Nats-based event-driven background jobs and microservices framework.
Project description
walnats
Nats-based event-driven background jobs and microservices framework.
Features:
- Event-driven.
- 100% type-safe.
- Immutable and easy to test.
- Explicit APIs, no magic.
- Strict separation between publishers and subscribers.
- Asyncio-based.
- Nats-powered.
- Exactly-once delivery.
- Smart and configurable retries.
- Many integrations.
- Request/reply.
- Periodic tasks.
- Built-in linter.
- Generator for AsyncAPI spec and EventSourcing diagrams.
- CloudEvents support.
- Extensive documentation.
- Compatible. You can use walnats to emit events for non-walnats services or consume events emitted by non-walnats services. The tool is flexible enough to adapt to any format of the messages you use.
Read the documentation to get started.
Compared to other tools
Compared to other big Python frameworks for background jobs (like celery, dramatiq, rq, huey, and so on), the main difference from an implementation perspective is that walnats is younger and so had an opportunity to be designed around modern technologies right from the beginning. Namely, mypy-powered type safety, async/await-powered concurrency, and nats-powered persistency and distribution.
And when compared to all other Python frameworks for background jobs (including new async/await-based ones like arq, pytask-io, and aiotasks), the main difference is that Walnats is event-driven. While in all these frameworks the job scheduling is conceptually a function call over the network, in walnats publishers instead emit events to which any subscribers can subscribe at any point. This approach is called "tell, don't ask".
For example, when your webshop sends a parcel to a client, instead of directly calling send_email
and send_sms
actors like you'd do with Celery, with Walnats publisher will emit a single parcel-sent
event, and that event will be delivered by Walnats to all interested actors. It gives you a few nice benefits:
- Publisher makes only one network request.
- When you add a new actor, you don't need to modify the publisher. That's especially cool for microservice architecture when the publisher and the actor can be different services owned by different teams.
- It's easier to reason about. When you develop a microservice, you only need to know what events there are you can subscribe to and emit your own events without thinking too much about how all other services in the system work with these events.
- It's easier to observe. Walnats directly translates events into Nats subjects and actors into Nats JetStream consumers. So, any Nats observability tool will give you great insights into what's going on in your system.
If you have a big distributed system, Walnats is for you. If all you want is to send emails in the background from your Django monolith or a little hobby project, you might find another framework a better fit.
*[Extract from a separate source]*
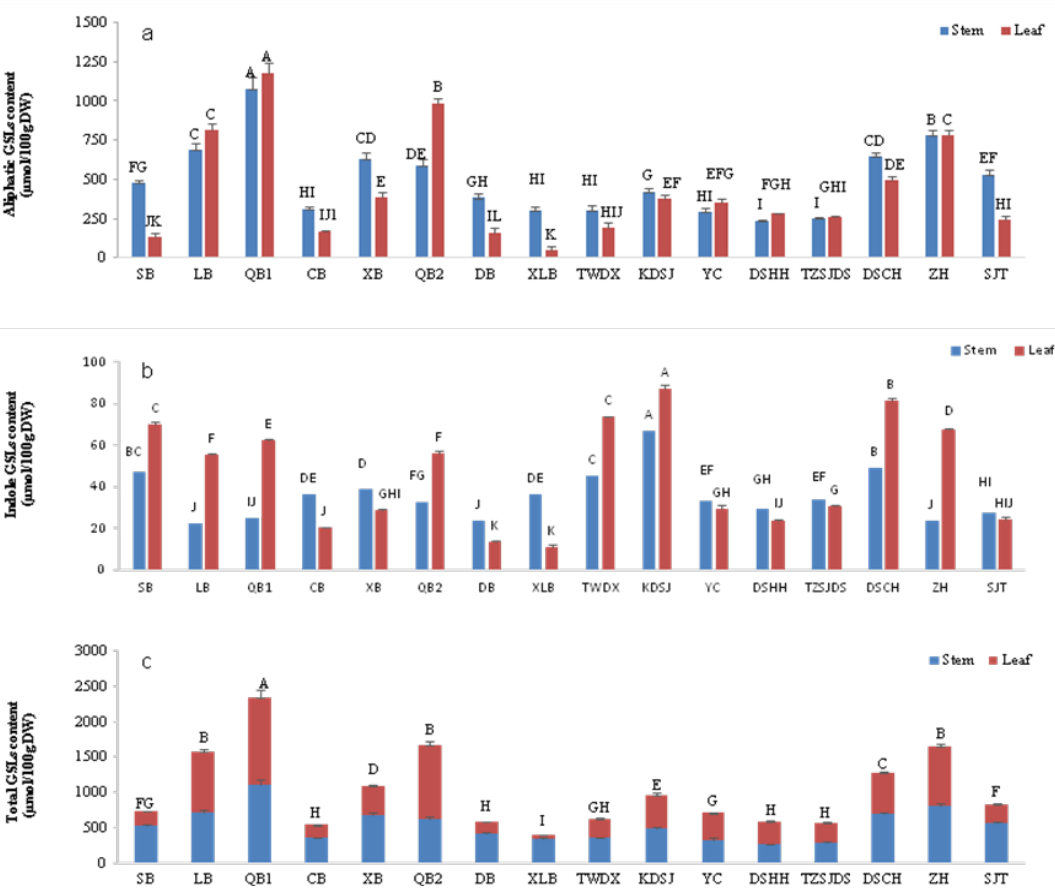
Figure 3. Accumulation of aliphatic, indole and total glucosinolates in stems and leaves of sixteen Chinese kale varieties. Different capital letters indicate extremely significant differences ( p < 0.01). ( a ) Aliphatic glucosinolate content; ( b ) indole glucosinolate content; ( c ) total glucosinolate content.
Lastly, compared to you just taking nats.py and writing your service from scratch, Walnats does a better job at handling failures, load spikes, and corner cases. Walnats is "designed for failure". Distributed systems are hard, and you shouldn't embark on this journey alone.
Installation
python3 -m pip install walnats
Walnats in 30 seconds
Create a module with events, it should be shared across services:
import walnats
COUNT = walnats.Event('counts', int)
# name ⤴ type ⤴
Create publisher (a service that generates events):
import asyncio
import walnats
from .events import COUNT
async def run() -> None:
events = walnats.Events(COUNT)
async with events.connect() as conn:
await conn.register()
# ↑ create Nats JetStream streams
for value in range(1000):
await conn.emit(COUNT, value)
# event ⤴ payload ⤴
print(f'emitted {value}')
await asyncio.sleep(1)
asyncio.run(run())
Create a subscriber (a service that listens to events):
import asyncio
import walnats
from .events import COUNT
async def run() -> None:
registry = walnats.Actors(
walnats.Actor('print', COUNT, print),
# name ⤴ event ⤴ handler ⤴
)
async with registry.connect() as conn:
await conn.register()
# ↑ create Nats JetStream consumers
await conn.listen()
# ↑ start all actors
asyncio.run(run())
That's it! Now you can run the services:
- Run publisher:
python3 -m pub
- Run subscriber in another terminal window:
python3 -m sub
- Run another subscriber to see how the work is distributed across multiple instances:
python3 -m sub
- Stop a subscriber (
ctrl+c
) to see that no messages get lost.
This code is available in examples/readme_demo.